▸ **RECORD EXTRACTS**
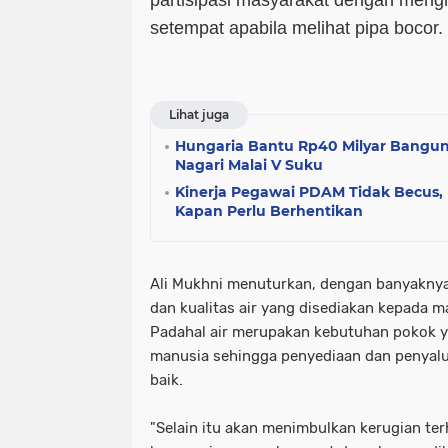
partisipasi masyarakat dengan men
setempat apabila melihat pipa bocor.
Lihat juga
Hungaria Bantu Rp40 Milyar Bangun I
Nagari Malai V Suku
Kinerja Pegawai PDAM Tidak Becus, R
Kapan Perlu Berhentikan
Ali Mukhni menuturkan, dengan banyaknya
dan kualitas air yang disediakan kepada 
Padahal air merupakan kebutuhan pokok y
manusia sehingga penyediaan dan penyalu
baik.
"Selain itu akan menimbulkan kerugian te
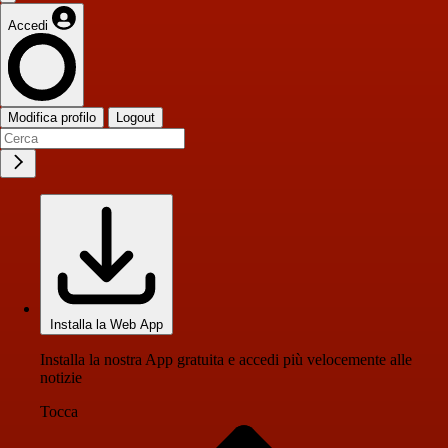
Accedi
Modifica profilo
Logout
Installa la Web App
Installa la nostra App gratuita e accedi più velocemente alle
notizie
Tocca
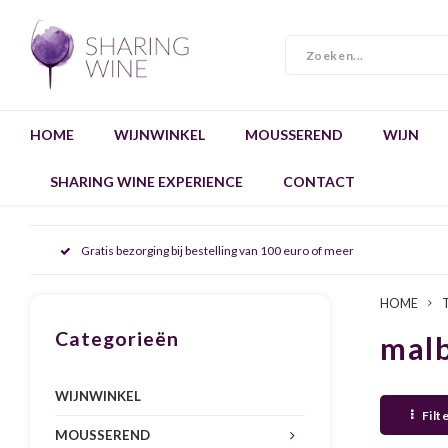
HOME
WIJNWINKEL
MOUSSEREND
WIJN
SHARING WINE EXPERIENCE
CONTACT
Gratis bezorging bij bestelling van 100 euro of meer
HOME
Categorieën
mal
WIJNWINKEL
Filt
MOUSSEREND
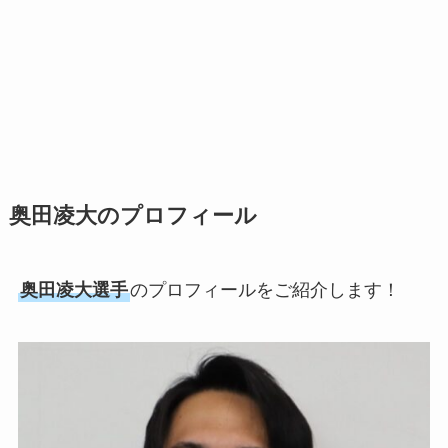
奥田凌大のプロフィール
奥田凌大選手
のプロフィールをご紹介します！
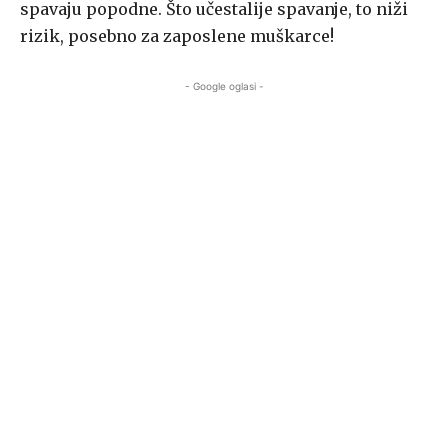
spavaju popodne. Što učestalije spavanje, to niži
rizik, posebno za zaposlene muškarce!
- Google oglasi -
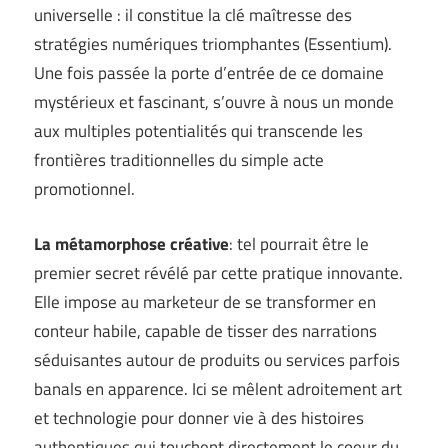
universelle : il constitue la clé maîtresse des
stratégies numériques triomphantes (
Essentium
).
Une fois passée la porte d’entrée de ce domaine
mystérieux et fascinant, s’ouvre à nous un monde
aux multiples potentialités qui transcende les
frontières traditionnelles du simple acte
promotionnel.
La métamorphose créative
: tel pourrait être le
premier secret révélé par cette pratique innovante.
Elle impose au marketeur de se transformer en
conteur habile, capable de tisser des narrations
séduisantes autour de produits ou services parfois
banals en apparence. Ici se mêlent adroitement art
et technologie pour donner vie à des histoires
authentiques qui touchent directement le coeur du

▸ **WHAT YOU ARE ASKED TO DO**
In the data above, find the line containing "menimbulkan kerugian te" and the line containing "mystérieux et fascinant, s’ouvre". Repeat those two lines and everything between them exactly, minus the pictures.

▸ **ANSWER SPACE**
"Selain itu akan menimbulkan kerugian te
Accedi
Modifica profilo
Logout
Installa la Web App
Installa la nostra App gratuita e accedi più velocemente alle
notizie
Tocca
HOME
WIJNWINKEL
MOUSSEREND
WIJN
SHARING WINE EXPERIENCE
CONTACT
Gratis bezorging bij bestelling van 100 euro of meer
HOME
Categorieën
mal
WIJNWINKEL
Filt
MOUSSEREND
奥田凌大のプロフィール
奥田凌大選手
のプロフィールをご紹介します！
spavaju popodne. Što učestalije spavanje, to niži
rizik, posebno za zaposlene muškarce!
- Google oglasi -
universelle : il constitue la clé maîtresse des
stratégies numériques triomphantes (
Essentium
).
Une fois passée la porte d’entrée de ce domaine
mystérieux et fascinant, s’ouvre à nous un monde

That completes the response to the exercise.